Berichte vom General des Teufels und der schrecklichen Monster, die auf Brügger herabgeregnet waren konnten weder von den sterblichen Autoritäten Brügges, als von der kleinen direkt aus Rom entsandten päpstlichen Sonderkommission belegt werden. Die kleine Schar von Priestern, hatte lange mit der verängstigten Bevölkerung gesprochen und war aufgrund mangelnder Beweise, zu dem Entschluss gekommen, das die unsagbaren Gräuel und Monster, allesamt Hirngespinste gewesen sein mussten, die der Krieg in die verstörten und teilweise gebrochenen Geister der Menschen gepeitscht haben musste. Das Blutbad und die Söldner, als auch ihr General wurden scheinbar bis zur Unmenschlichkeit dämonisiert und Aussagen ob seines Aussehens wiedersprachen sich teilweise. Einmal war er ein monströser Koloss mit riesigem Schwert, dann wiederum war er von fliegenden Dämonen umgeben gewesen und anschließend mit den vier Reitern der Apokalypse durch das Südtor gebrochen. Da sich keine stichhaltigen Ansatzpunkte dafür finden ließen, keine Überreste oder Leichen gefunden werden konnten und nur der gepeinigte Geist einer malträtierten Bevölkerung übrig blieb, zog man ohne Ergebnisse wieder nach Rom. Papst Innonzenz III. nutze allerdings die Aussage, es hätten sich auch östliche, heidnische Truppen unter den Söldnerheeren des Feindes befunden, um den 4. Kreuzzug weiter zu legitimieren und die Krieger Gottes zu neuen Höhenflügen aufzupeitschen. Aus den Berichten seiner Priester formte er das Resümee, die gottlosen Ostlinge wären mit dem Teufel im Bunde gewesen und hätten nicht umsonst das ehrwürdige Nonnenkloster im Umkreis von Brügge in einen entweihten, blutbesudelten Ort verwandelt. Der Wahrung der Stille des Blutes, kamen also ironischerweise die Mahlwerke der Politik und Religion zu Hilfe, denn es war einfacher den nicht-französischen Söldnern dämonische, blasphemische Eigenschaften zuzusprechen und sie somit zu von Gott abgefallenen Monstern zu verdammen, als tatsächlich die Möglichkeit der Existenz eines Volgar einzugestehen. Zudem war die aktuelle politische Situation mit dem Tod von Balduin VI. einfach zu logisch nachvollzieh- und erklärbar.

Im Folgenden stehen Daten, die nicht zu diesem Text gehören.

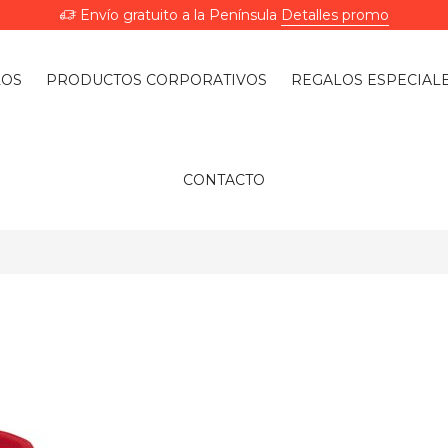
Envío gratuito a la Península
Detalles promo
LOS
PRODUCTOS CORPORATIVOS
REGALOS ESPECIAL
CONTACTO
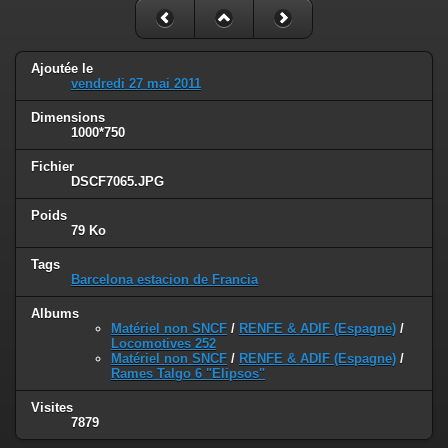
Ajoutée le
vendredi 27 mai 2011
Dimensions
1000*750
Fichier
DSCF7065.JPG
Poids
79 Ko
Tags
Barcelona estacion de Francia
Albums
Matériel non SNCF
/
RENFE & ADIF (Espagne)
/
Locomotives 252
Matériel non SNCF
/
RENFE & ADIF (Espagne)
/
Rames Talgo 6 "Elipsos"
Visites
7879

Einzig und allein die Schriften und skizzenartigen Zeichnungen eines Gelehrten aus Brügge, mit dem Namen Hans Richard Geiger, ließen auf groteske Art und Weise erahnen, was hinter dem Schleier aus Lügen und Halbwahrheiten, wirklich vorgefallen sein musste. Das blasphemische Werk mit dem Titel „Der General des Teufels“, wurde von der Kirche konfisziert und in die Archive von Rom gebracht, wo man dem Mann schnell jede geistige Gesundheit absprach und ihn zu den prominentesten Opfern, wahnsinniger Umnachtung zählte. Erkundigungen ergaben, dass seine Frau als auch sein Sohn, in der Schlacht vom Feind vor seinen Augen, in Stücke gerissen worden sein mussten. Geiger wurde für wahnsinnig erklärt und durfte bis zu seinem Tode, in den tiefen Gewölben eines unbedeutenden Klosters sein Dasein fristen. Noch als er in den letzten Zügen lag, behauptete er sein Buch würde die reine Wahrheit enthalten. Lange Zeit jedoch, würde dieses Werk keinerlei Beachtung finden, denn erst 300 Jahre später, würde Dominik Kramer in Speyr, auch unter Zuhilfenahme von Geigers Schriften, das Malleus Maleficarum, den gefürchteten Hexenhammer verfassen.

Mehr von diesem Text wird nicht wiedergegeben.